■ **YOUR OBJECTIVE**: Repeat word for word every line of the data below, from the first through the line containing "Slip the brake", and stop there.
----
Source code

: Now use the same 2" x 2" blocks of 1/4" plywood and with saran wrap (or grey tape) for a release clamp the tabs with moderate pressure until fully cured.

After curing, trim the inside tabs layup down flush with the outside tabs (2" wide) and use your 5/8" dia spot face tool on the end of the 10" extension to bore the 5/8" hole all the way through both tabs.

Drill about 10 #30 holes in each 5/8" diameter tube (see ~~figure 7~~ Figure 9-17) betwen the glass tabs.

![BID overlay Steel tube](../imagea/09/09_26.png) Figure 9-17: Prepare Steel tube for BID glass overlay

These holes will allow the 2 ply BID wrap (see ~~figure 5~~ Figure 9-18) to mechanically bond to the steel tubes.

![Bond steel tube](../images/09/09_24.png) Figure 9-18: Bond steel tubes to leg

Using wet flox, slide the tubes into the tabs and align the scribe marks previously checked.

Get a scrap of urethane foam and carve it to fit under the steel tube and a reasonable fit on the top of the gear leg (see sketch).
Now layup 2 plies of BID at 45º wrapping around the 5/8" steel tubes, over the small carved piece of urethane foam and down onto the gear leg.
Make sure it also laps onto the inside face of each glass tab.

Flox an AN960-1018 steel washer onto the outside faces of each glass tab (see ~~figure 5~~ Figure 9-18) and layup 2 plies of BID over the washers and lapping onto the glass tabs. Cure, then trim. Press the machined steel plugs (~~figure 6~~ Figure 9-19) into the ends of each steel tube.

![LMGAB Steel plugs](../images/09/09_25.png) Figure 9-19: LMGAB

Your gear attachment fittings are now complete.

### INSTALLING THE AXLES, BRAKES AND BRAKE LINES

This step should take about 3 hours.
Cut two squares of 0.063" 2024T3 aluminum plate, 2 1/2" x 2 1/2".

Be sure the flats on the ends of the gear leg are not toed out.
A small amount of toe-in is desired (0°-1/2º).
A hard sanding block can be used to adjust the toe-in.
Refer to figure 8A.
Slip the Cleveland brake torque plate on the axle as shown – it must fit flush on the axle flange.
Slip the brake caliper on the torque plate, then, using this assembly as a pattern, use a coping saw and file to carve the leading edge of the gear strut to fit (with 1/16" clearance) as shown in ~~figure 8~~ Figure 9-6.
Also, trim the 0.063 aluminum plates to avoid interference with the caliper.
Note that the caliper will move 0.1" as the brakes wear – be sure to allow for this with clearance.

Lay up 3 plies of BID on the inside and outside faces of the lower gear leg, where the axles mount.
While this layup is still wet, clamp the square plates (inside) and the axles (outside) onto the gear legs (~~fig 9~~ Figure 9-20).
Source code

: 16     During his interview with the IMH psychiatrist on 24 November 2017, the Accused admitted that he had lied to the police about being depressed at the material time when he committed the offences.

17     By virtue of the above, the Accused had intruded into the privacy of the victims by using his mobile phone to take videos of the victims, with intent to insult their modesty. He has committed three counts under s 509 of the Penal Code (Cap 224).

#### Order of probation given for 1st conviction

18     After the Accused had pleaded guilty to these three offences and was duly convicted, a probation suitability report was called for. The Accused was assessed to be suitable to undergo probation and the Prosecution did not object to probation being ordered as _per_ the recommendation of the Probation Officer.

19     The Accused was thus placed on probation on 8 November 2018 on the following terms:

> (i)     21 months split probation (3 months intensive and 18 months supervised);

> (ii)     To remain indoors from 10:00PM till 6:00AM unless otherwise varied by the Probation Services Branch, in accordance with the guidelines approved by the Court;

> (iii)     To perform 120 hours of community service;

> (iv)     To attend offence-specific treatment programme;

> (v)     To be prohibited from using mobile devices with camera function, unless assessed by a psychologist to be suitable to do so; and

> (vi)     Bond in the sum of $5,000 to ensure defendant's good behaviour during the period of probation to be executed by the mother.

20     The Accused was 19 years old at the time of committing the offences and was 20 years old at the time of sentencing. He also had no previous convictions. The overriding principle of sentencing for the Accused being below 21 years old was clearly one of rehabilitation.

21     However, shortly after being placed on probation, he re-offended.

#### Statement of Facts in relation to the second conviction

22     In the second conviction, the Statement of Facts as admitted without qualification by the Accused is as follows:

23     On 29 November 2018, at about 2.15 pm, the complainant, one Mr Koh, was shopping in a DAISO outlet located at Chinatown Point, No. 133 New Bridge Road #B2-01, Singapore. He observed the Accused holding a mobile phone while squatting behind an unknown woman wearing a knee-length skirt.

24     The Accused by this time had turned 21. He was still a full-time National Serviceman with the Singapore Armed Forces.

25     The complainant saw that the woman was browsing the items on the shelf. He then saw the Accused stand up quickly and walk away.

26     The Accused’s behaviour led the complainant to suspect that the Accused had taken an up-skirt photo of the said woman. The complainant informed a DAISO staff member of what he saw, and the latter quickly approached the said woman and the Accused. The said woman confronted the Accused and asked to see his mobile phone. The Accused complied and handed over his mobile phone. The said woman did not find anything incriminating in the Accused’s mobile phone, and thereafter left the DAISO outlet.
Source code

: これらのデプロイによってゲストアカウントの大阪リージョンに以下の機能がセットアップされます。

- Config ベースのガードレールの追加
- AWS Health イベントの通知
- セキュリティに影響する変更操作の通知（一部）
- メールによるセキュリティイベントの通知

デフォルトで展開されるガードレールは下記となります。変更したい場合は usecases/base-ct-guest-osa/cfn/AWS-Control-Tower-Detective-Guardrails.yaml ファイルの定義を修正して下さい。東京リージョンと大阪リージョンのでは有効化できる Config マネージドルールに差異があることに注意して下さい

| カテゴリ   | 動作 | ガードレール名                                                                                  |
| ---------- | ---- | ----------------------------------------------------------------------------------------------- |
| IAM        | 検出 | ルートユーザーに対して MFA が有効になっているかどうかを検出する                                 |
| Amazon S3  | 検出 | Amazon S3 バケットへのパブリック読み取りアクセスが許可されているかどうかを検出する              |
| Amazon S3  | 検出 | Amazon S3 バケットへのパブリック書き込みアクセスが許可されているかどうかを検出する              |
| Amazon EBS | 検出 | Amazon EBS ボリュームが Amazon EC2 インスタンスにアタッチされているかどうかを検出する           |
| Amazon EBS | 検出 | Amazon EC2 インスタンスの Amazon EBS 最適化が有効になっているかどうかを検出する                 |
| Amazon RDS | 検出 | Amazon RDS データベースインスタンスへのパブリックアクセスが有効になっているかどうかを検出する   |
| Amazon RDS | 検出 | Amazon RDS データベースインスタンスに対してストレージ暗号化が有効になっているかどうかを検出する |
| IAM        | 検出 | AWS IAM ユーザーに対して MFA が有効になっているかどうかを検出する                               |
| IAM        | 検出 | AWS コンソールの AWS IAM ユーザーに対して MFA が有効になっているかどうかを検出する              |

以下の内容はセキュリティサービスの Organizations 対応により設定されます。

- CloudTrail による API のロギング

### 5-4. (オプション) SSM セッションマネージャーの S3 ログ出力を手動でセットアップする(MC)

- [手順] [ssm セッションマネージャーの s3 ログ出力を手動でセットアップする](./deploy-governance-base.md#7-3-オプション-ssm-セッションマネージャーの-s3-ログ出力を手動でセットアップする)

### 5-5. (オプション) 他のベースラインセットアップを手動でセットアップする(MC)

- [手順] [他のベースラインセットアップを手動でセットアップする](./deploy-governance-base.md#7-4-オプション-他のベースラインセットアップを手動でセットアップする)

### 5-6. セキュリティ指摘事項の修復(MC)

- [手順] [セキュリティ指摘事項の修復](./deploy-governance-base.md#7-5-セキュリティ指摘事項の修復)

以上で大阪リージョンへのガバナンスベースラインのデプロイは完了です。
----
■ **RESULT OF THIS EXERCISE**:
Source code

: Now use the same 2" x 2" blocks of 1/4" plywood and with saran wrap (or grey tape) for a release clamp the tabs with moderate pressure until fully cured.

After curing, trim the inside tabs layup down flush with the outside tabs (2" wide) and use your 5/8" dia spot face tool on the end of the 10" extension to bore the 5/8" hole all the way through both tabs.

Drill about 10 #30 holes in each 5/8" diameter tube (see ~~figure 7~~ Figure 9-17) betwen the glass tabs.

![BID overlay Steel tube](../imagea/09/09_26.png) Figure 9-17: Prepare Steel tube for BID glass overlay

These holes will allow the 2 ply BID wrap (see ~~figure 5~~ Figure 9-18) to mechanically bond to the steel tubes.

![Bond steel tube](../images/09/09_24.png) Figure 9-18: Bond steel tubes to leg

Using wet flox, slide the tubes into the tabs and align the scribe marks previously checked.

Get a scrap of urethane foam and carve it to fit under the steel tube and a reasonable fit on the top of the gear leg (see sketch).
Now layup 2 plies of BID at 45º wrapping around the 5/8" steel tubes, over the small carved piece of urethane foam and down onto the gear leg.
Make sure it also laps onto the inside face of each glass tab.

Flox an AN960-1018 steel washer onto the outside faces of each glass tab (see ~~figure 5~~ Figure 9-18) and layup 2 plies of BID over the washers and lapping onto the glass tabs. Cure, then trim. Press the machined steel plugs (~~figure 6~~ Figure 9-19) into the ends of each steel tube.

![LMGAB Steel plugs](../images/09/09_25.png) Figure 9-19: LMGAB

Your gear attachment fittings are now complete.

### INSTALLING THE AXLES, BRAKES AND BRAKE LINES

This step should take about 3 hours.
Cut two squares of 0.063" 2024T3 aluminum plate, 2 1/2" x 2 1/2".

Be sure the flats on the ends of the gear leg are not toed out.
A small amount of toe-in is desired (0°-1/2º).
A hard sanding block can be used to adjust the toe-in.
Refer to figure 8A.
Slip the Cleveland brake torque plate on the axle as shown – it must fit flush on the axle flange.
Slip the brake caliper on the torque plate, then, using this assembly as a pattern, use a coping saw and file to carve the leading edge of the gear strut to fit (with 1/16" clearance) as shown in ~~figure 8~~ Figure 9-6.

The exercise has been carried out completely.